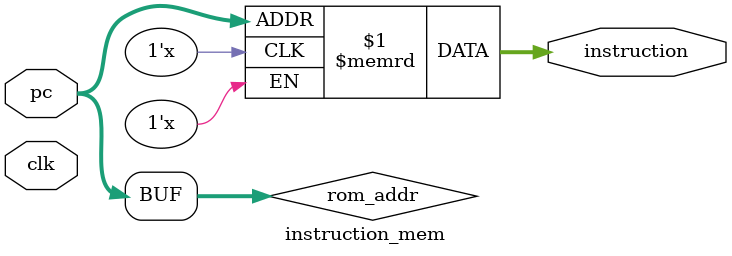
<source format=v>
 /************** Operation Code in instructions ****************/
	`define OP_NOP			4'b0000
	`define OP_ADD			4'b0001
	`define OP_SUB			4'b0010
	`define OP_AND			4'b0011
	`define OP_OR			4'b0100
	`define OP_XOR			4'b0101
	`define OP_SL			4'b0110
	`define OP_SR			4'b0111
	`define OP_SRU			4'b1000
	`define OP_ADDI			4'b1001
	`define OP_LD			4'b1010
	`define OP_ST			4'b1011
	`define OP_BZ			4'b1100
	
	/************** ALU operation command ****************/
	//`define ALU_NC			3'bxxx		// not care
	`define ALU_ADD			3'b000
	`define ALU_SUB			3'b001
	`define ALU_AND			3'b010
	`define ALU_OR			3'b011
	`define ALU_XOR			3'b100
	`define ALU_SL			3'b101
	`define ALU_SR			3'b110
	`define ALU_SRU			3'b111
	
	/************** Branch condition code ****************/
	`define BRANCH_Z		3'b000
	//`define BRANCH_GT		3'b001
	//`define BRANCH_LE		3'b010

module instruction_mem		
(
	input					clk,		// asynchronized!!
	input	[7:0]	pc,
	
	output	[15:0]			instruction
);
	
	reg	[15:0] rom [2**7 : 0];
	
	wire [7 : 0] rom_addr = pc[7 : 0];
	
	// always @ (posedge clk) begin
	// always @ (*) begin
	    // instruction = rom[rom_addr];
	// end
	
	assign instruction = rom[rom_addr];
	
	
endmodule 

</source>
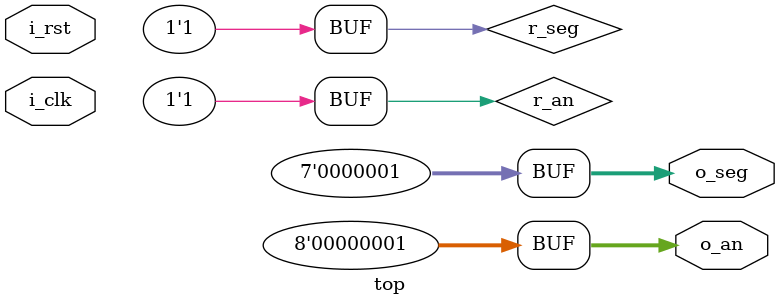
<source format=v>
module top (
    input i_clk,
    input i_rst,
    output [7:0] o_an,
    output [6:0] o_seg
);

    // Anode for the display is VCC through a pnp transitor.
    // Thus, a 0 will turn on that particular digit.
    // All digits' segements will default to all off.
    reg r_an = {7{1'b1}};
    reg r_seg = {8{1'b1}};

    assign o_an = r_an;
    assign o_seg = r_seg;

    always @ (posedge i_clk, posedge i_rst) begin
        
    end

endmodule
</source>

---+---

--- What to do ---
Lines of the listing above that contain the word "always" must all be copied.

--- Task output ---
	// always @ (posedge clk) begin
	// always @ (*) begin
    always @ (posedge i_clk, posedge i_rst) begin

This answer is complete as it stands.